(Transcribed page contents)

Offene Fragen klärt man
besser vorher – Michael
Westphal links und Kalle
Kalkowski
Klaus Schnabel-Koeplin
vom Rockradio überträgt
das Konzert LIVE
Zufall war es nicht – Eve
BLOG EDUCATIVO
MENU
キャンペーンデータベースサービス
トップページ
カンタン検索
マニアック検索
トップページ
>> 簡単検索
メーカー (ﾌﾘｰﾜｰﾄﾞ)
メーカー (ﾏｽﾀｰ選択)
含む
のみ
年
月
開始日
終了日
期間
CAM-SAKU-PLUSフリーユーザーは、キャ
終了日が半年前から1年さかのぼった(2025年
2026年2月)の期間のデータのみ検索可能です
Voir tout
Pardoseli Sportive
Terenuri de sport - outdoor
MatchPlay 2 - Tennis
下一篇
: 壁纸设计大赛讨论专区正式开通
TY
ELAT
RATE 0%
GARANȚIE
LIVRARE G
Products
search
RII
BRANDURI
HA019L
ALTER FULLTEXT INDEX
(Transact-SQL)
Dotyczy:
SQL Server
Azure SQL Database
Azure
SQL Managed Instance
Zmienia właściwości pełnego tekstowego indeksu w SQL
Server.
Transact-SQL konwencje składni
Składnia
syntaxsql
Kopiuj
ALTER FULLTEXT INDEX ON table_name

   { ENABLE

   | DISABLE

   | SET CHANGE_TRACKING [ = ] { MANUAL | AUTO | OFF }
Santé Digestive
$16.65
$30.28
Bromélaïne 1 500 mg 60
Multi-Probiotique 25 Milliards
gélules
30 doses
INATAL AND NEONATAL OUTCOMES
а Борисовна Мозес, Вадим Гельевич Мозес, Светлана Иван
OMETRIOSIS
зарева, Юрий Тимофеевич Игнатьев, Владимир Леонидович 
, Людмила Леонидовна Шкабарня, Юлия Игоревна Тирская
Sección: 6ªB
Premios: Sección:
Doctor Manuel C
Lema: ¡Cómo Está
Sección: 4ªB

== What is being asked ==
Please repeat every one of the lines above, word for word and in the same order.

== Response for this exercise ==
Offene Fragen klärt man
besser vorher – Michael
Westphal links und Kalle
Kalkowski
Klaus Schnabel-Koeplin
vom Rockradio überträgt
das Konzert LIVE
Zufall war es nicht – Eve
BLOG EDUCATIVO
MENU
キャンペーンデータベースサービス
トップページ
カンタン検索
マニアック検索
トップページ
>> 簡単検索
メーカー (ﾌﾘｰﾜｰﾄﾞ)
メーカー (ﾏｽﾀｰ選択)
含む
のみ
年
月
開始日
終了日
期間
CAM-SAKU-PLUSフリーユーザーは、キャ
終了日が半年前から1年さかのぼった(2025年
2026年2月)の期間のデータのみ検索可能です
Voir tout
Pardoseli Sportive
Terenuri de sport - outdoor
MatchPlay 2 - Tennis
下一篇
: 壁纸设计大赛讨论专区正式开通
TY
ELAT
RATE 0%
GARANȚIE
LIVRARE G
Products
search
RII
BRANDURI
HA019L
ALTER FULLTEXT INDEX
(Transact-SQL)
Dotyczy:
SQL Server
Azure SQL Database
Azure
SQL Managed Instance
Zmienia właściwości pełnego tekstowego indeksu w SQL
Server.
Transact-SQL konwencje składni
Składnia
syntaxsql
Kopiuj
ALTER FULLTEXT INDEX ON table_name

   { ENABLE

   | DISABLE

   | SET CHANGE_TRACKING [ = ] { MANUAL | AUTO | OFF }
Santé Digestive
$16.65
$30.28
Bromélaïne 1 500 mg 60
Multi-Probiotique 25 Milliards
gélules
30 doses
INATAL AND NEONATAL OUTCOMES
а Борисовна Мозес, Вадим Гельевич Мозес, Светлана Иван
OMETRIOSIS
зарева, Юрий Тимофеевич Игнатьев, Владимир Леонидович 
, Людмила Леонидовна Шкабарня, Юлия Игоревна Тирская
Sección: 6ªB
Premios: Sección:
Doctor Manuel C
Lema: ¡Cómo Está
Sección: 4ªB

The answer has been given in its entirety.